(What to do) Copy every row below word for word, but leave the pictures out of your copy.

===== Records supplied

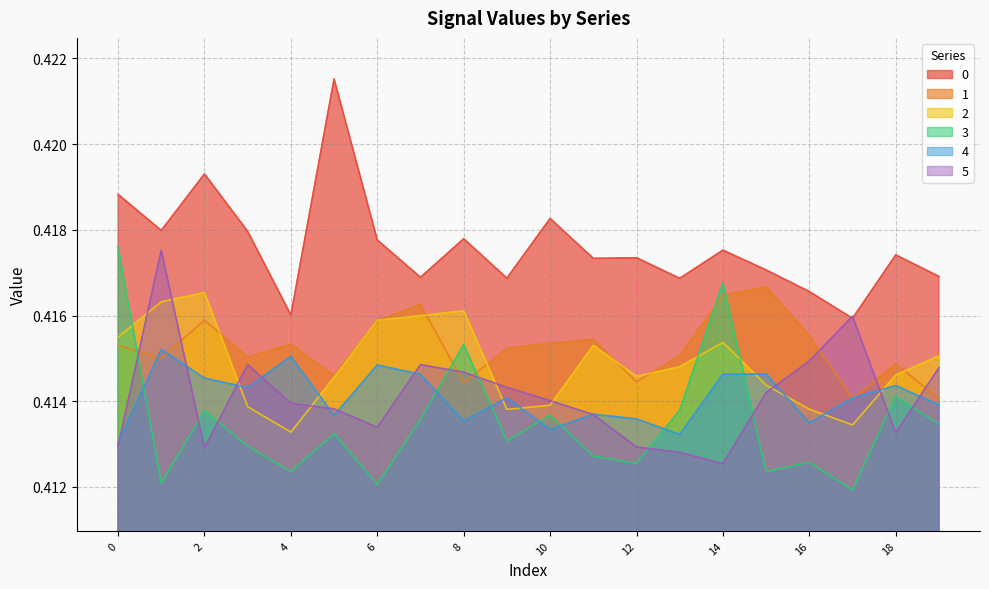

What is the average value of the 1 series?

0.4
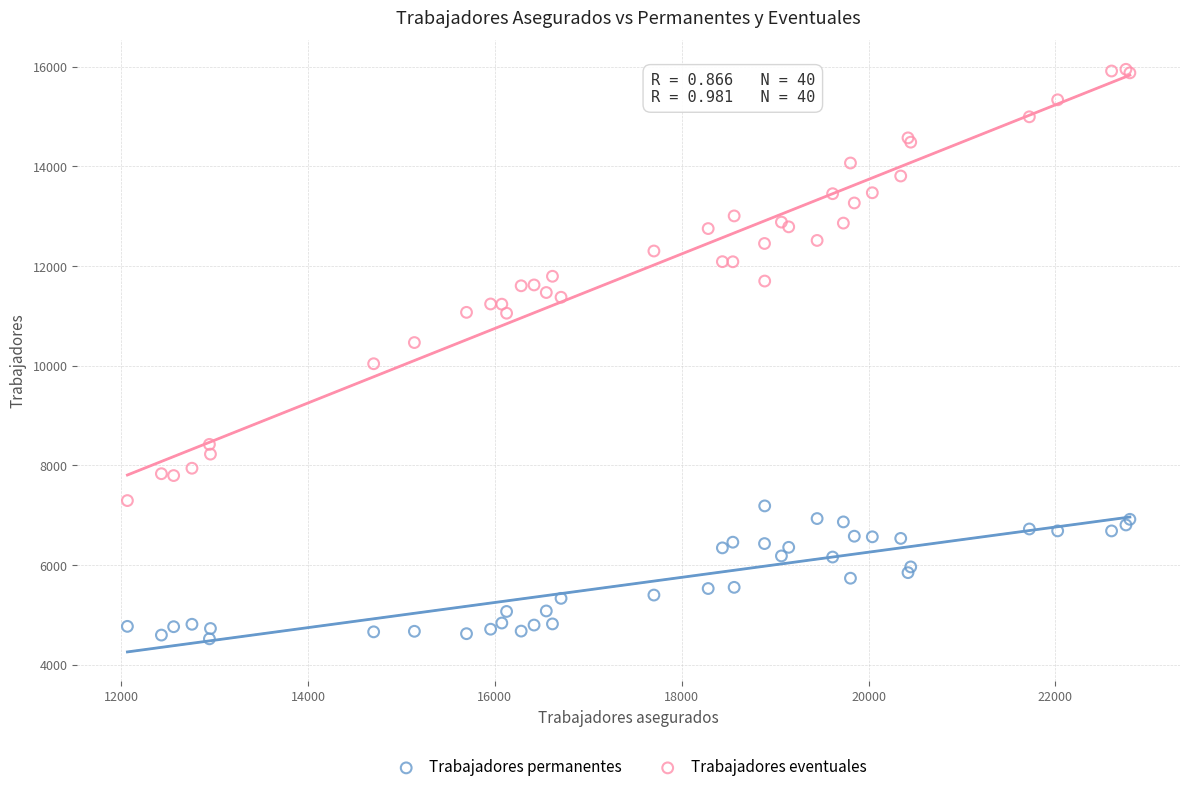

What are all the series names shown in the legend?

Trabajadores permanentes, Trabajadores eventuales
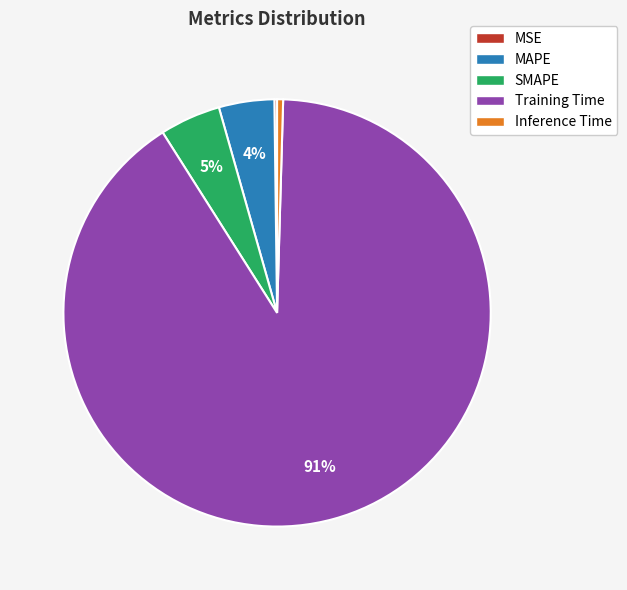

Do Inference Time and SMAPE together represent more than half of the pie?

No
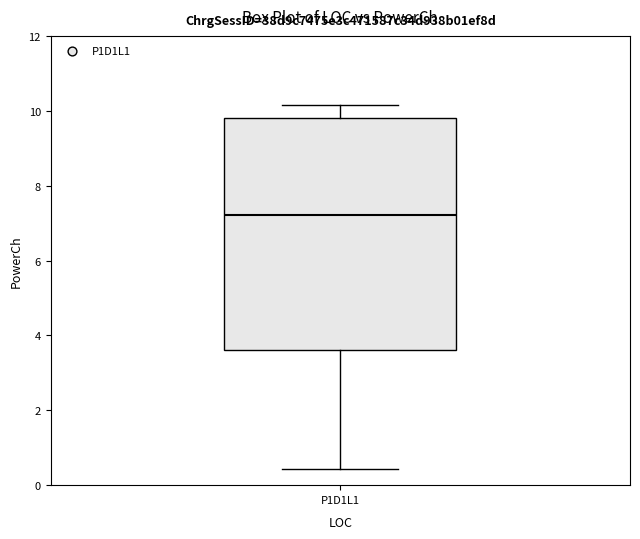

Where does the median line of the box for P1D1L1 sit on the y-axis? The values are not printed on the chart, so give them approximately, as read against the axis.

7.2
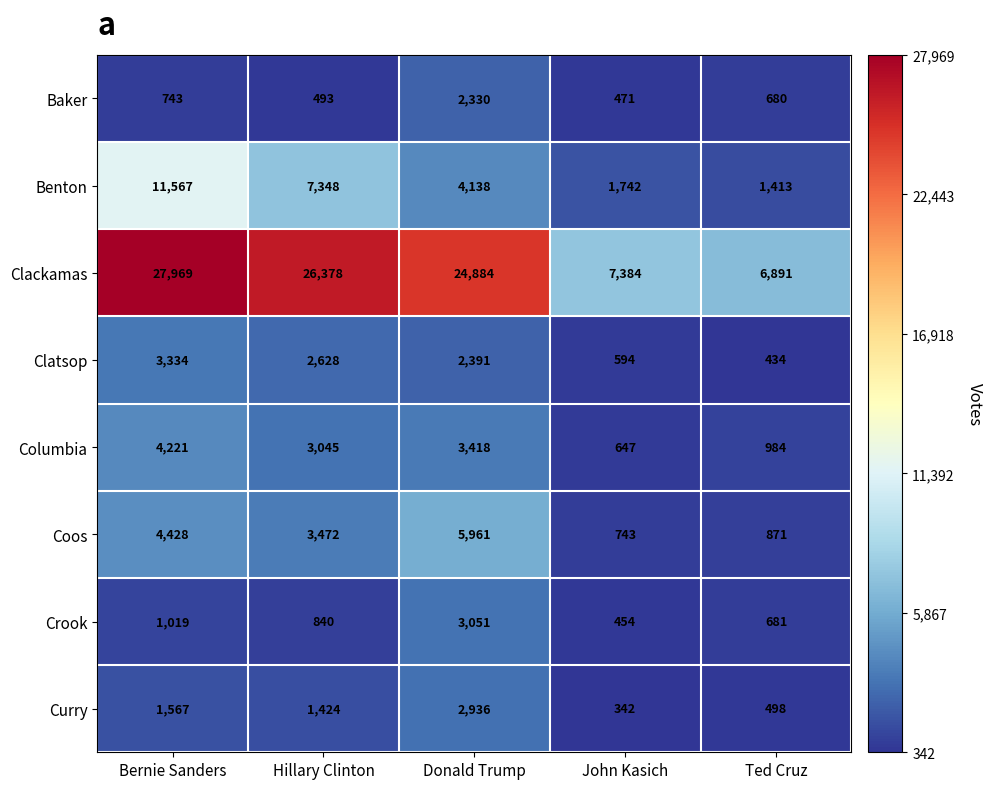

Rank the series by their maximum value, from highest to lowest.

Clackamas, Benton, Coos, Columbia, Clatsop, Crook, Curry, Baker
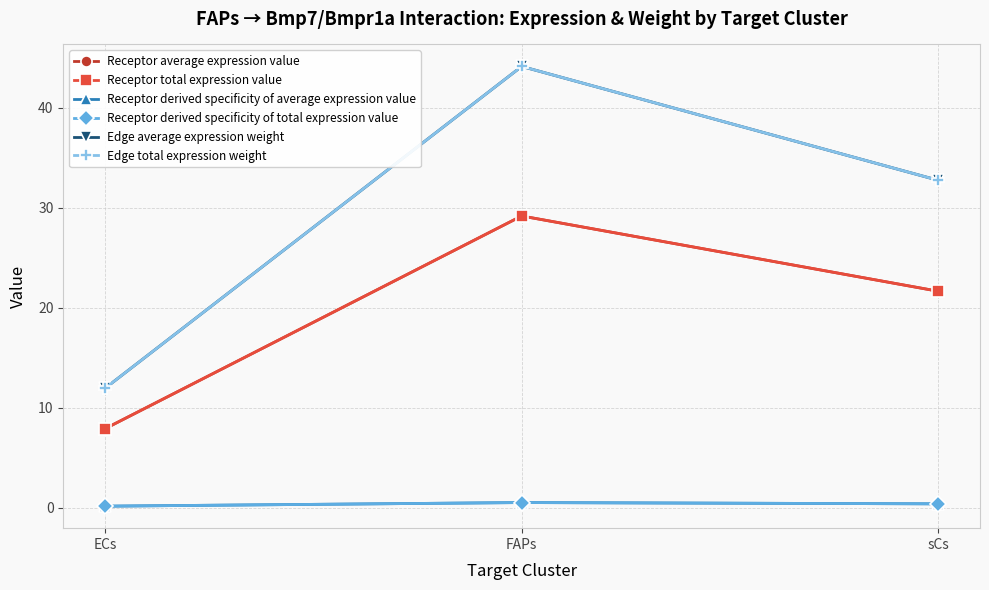

Is this an area chart (filled region under the line)?

No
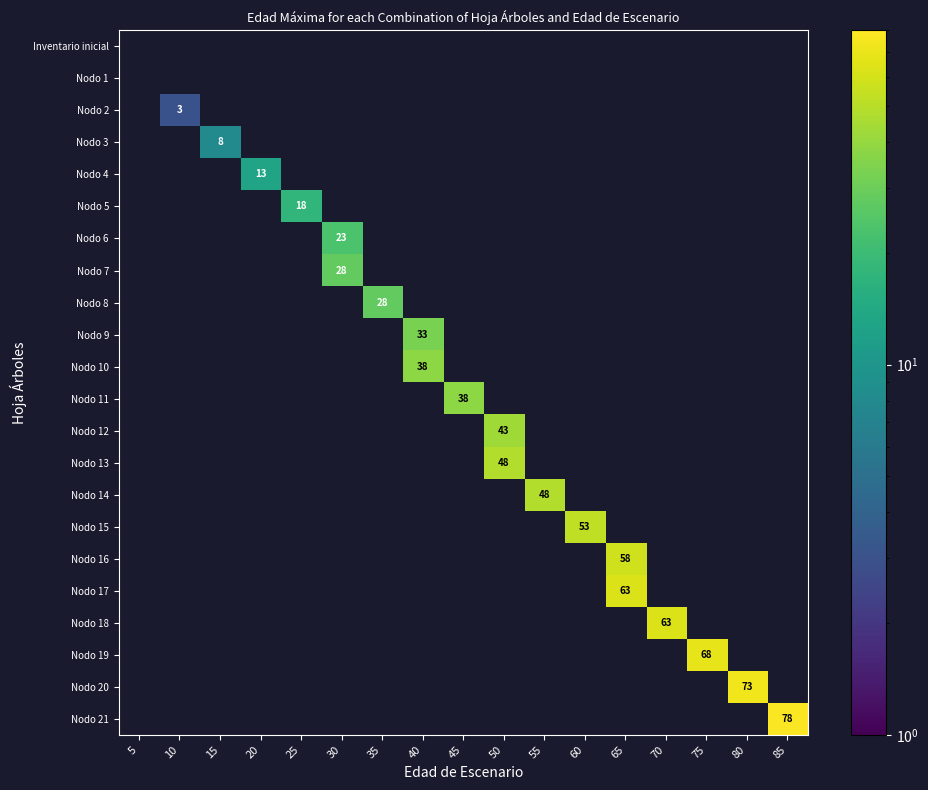

How many values in Nodo 6 are above zero?

1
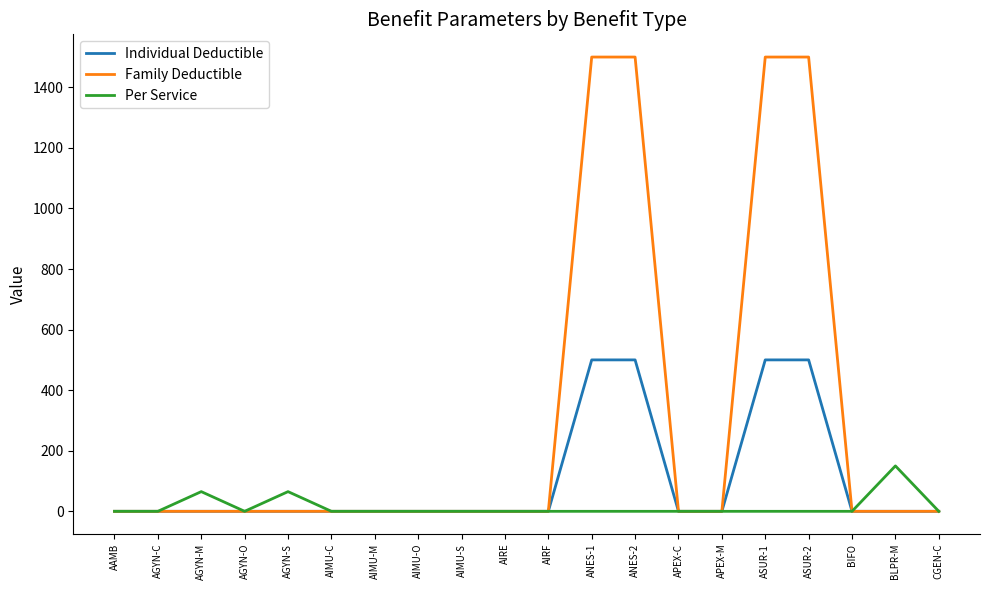

Is the value of Per Service at AAMB greater than the value of Individual Deductible at ANES-2?

No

==========

(Result for this task)
What is the average value of the 1 series?

0.4

What are all the series names shown in the legend?

Trabajadores permanentes, Trabajadores eventuales

Do Inference Time and SMAPE together represent more than half of the pie?

No

Where does the median line of the box for P1D1L1 sit on the y-axis? The values are not printed on the chart, so give them approximately, as read against the axis.

7.2

Rank the series by their maximum value, from highest to lowest.

Clackamas, Benton, Coos, Columbia, Clatsop, Crook, Curry, Baker

Is this an area chart (filled region under the line)?

No

How many values in Nodo 6 are above zero?

1

Is the value of Per Service at AAMB greater than the value of Individual Deductible at ANES-2?

No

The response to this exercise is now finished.